Text of old articles looks cleaned

Datafable / epu-index

EPU index

http://www.applieddatamining.com/cms/?q=content/economic-policy-uncertainty-index

1 stars 0 forks source link

Text of old articles looks cleaned #55

Closed bartaelterman closed 9 years ago

bartaelterman commented 9 years ago

The text of the articles I got that needed to get migrated in the app looks cleaned. It contains no punctuation marks at all. Is this required for newly scraped articles?

bartaelterman commented 9 years ago

I found separate Python scripts using CLipS' pattern.nl module. Maybe this library was used to map words to their lemma's.

bartaelterman commented 9 years ago

Other option: the stripText method in the AbstractCrawler class of the old scrapers uses a Jsoup.parse method. If I look at the documentation that would parse input such as:

"<p>An <a href='http://example.com/'><b>example</b></a> link.</p>"

into

An example link

And hence drops the period at the end of the sentence.
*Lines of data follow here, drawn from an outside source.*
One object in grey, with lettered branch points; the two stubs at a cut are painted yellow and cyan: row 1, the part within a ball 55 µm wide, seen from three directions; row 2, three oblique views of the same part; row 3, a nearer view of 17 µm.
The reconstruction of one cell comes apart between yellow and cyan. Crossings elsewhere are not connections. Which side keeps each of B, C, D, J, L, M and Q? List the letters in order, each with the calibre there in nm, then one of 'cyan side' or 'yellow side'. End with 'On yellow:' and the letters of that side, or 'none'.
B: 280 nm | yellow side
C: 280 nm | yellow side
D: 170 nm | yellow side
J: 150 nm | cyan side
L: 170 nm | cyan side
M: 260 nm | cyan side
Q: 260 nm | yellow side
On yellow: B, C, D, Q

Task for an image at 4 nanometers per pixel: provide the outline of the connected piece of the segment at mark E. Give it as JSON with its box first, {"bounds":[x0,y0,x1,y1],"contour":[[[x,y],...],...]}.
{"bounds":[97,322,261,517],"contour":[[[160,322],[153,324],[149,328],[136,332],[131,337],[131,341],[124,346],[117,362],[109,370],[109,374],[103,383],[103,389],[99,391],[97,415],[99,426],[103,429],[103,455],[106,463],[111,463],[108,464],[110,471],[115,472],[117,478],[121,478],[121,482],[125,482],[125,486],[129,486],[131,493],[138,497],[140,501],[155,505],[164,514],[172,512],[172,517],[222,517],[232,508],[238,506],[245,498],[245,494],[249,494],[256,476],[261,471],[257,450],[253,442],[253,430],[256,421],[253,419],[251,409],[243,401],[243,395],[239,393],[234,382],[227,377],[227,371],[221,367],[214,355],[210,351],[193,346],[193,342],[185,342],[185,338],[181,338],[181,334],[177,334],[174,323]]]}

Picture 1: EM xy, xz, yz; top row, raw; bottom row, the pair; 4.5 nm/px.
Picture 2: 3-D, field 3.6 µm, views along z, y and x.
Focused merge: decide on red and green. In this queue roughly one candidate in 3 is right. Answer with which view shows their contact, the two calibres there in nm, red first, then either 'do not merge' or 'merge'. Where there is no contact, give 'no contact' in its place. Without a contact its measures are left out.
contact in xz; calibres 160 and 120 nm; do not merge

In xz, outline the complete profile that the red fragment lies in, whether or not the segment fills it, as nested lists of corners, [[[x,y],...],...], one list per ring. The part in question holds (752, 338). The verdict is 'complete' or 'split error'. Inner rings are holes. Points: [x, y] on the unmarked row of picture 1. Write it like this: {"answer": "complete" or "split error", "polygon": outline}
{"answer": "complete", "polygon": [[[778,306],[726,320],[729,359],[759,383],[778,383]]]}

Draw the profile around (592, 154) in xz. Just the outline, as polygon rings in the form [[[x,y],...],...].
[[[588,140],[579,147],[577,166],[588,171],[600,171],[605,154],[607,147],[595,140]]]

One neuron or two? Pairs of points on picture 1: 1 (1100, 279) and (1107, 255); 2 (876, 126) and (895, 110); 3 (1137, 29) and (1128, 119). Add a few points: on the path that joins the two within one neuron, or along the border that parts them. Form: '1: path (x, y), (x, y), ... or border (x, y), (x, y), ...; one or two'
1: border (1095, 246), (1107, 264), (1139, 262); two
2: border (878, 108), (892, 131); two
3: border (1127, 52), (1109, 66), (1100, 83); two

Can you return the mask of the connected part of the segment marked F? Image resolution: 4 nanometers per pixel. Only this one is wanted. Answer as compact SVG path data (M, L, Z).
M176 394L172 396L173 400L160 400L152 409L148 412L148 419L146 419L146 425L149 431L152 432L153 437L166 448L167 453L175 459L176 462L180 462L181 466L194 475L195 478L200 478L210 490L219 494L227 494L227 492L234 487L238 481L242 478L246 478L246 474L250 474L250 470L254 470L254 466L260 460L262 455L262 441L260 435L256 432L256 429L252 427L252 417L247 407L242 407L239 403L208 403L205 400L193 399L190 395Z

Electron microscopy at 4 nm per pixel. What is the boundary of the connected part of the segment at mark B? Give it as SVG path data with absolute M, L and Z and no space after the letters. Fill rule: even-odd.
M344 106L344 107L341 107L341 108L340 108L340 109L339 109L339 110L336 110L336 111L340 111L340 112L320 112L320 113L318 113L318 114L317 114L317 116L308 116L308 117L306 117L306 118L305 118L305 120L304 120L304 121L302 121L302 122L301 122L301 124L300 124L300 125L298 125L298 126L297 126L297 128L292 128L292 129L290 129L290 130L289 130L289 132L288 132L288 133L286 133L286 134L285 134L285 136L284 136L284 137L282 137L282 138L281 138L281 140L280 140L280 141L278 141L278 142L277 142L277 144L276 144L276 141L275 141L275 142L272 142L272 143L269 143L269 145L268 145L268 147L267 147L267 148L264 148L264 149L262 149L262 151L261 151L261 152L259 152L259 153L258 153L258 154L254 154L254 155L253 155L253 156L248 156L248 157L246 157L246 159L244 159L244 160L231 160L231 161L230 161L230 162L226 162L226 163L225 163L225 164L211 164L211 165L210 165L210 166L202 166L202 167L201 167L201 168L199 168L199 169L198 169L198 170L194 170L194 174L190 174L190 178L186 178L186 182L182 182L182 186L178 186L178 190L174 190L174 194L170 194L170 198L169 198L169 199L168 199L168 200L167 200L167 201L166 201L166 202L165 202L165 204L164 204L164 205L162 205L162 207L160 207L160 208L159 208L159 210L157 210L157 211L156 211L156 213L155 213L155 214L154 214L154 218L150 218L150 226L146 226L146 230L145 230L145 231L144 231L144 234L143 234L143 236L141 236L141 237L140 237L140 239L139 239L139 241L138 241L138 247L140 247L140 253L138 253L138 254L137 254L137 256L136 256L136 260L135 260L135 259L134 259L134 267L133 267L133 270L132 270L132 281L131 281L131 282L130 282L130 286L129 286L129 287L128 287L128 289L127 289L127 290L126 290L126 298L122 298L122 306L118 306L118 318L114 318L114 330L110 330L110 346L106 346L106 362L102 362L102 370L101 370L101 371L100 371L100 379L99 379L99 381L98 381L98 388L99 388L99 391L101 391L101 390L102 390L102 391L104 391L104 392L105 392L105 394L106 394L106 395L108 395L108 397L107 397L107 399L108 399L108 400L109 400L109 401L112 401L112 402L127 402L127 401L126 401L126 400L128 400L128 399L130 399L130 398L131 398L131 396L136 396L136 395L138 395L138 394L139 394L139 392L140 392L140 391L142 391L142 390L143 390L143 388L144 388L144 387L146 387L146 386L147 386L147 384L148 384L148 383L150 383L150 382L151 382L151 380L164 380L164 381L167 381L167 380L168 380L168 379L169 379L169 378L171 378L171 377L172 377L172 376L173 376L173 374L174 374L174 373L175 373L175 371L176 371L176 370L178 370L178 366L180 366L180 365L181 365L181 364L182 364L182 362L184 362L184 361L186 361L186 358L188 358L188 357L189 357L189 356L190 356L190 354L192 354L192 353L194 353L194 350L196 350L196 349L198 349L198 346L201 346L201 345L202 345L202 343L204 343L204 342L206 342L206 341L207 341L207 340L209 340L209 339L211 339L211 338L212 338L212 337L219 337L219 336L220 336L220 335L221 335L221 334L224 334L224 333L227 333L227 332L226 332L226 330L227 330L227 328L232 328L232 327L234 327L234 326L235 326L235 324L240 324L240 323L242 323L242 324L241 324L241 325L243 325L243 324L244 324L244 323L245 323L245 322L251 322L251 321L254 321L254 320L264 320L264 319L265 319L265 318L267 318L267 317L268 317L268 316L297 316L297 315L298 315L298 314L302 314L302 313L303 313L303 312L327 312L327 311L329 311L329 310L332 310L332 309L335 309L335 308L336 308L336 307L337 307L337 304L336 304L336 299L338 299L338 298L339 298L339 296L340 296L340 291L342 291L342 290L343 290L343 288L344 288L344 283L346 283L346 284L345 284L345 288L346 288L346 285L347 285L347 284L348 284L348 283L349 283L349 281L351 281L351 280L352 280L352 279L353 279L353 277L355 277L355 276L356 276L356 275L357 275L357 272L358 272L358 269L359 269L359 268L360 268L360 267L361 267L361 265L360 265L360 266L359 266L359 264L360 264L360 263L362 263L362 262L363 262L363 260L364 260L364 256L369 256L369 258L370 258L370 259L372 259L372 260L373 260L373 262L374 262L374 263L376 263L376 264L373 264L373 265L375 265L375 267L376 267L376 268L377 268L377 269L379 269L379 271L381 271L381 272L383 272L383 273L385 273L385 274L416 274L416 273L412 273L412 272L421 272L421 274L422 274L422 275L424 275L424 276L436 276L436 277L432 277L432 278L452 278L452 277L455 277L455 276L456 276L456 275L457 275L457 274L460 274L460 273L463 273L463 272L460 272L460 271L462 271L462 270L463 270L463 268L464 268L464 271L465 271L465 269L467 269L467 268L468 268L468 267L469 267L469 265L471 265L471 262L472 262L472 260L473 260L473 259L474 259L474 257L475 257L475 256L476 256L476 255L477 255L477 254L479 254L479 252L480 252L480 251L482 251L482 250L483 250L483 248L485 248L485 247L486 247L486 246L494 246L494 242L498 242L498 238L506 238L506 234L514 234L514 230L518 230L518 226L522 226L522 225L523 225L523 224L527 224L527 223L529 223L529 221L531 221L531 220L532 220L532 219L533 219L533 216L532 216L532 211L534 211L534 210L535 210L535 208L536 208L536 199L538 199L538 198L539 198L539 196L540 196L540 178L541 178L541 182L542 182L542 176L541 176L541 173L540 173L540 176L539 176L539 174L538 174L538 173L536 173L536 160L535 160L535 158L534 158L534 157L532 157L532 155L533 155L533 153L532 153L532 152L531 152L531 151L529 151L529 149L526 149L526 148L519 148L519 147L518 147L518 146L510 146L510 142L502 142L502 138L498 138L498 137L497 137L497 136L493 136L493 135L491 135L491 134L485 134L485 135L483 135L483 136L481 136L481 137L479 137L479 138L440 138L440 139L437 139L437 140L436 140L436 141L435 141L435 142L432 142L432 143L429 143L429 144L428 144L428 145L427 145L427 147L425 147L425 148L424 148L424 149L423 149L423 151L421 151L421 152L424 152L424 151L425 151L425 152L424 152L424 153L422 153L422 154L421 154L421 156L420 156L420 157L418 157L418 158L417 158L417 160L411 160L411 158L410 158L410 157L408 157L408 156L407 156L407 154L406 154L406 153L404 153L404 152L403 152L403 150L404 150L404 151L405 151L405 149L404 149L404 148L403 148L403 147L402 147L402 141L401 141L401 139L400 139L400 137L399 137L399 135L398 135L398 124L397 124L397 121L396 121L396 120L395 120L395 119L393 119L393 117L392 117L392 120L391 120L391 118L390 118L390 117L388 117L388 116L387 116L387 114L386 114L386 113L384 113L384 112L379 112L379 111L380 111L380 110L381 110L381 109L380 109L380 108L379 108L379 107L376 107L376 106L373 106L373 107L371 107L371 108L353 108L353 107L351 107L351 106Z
bartaelterman commented 9 years ago

Text will be cleaned like this:

        cleaned_text = ' '.join(re.findall('\w+', intext, flags=re.UNICODE)).encode('utf-8')

bartaelterman commented 9 years ago

Certain characters will need to be replaced by an ascii character. (such as ñ by n etc.).

bartaelterman commented 9 years ago

Will need a list from customer with all characters and replacements.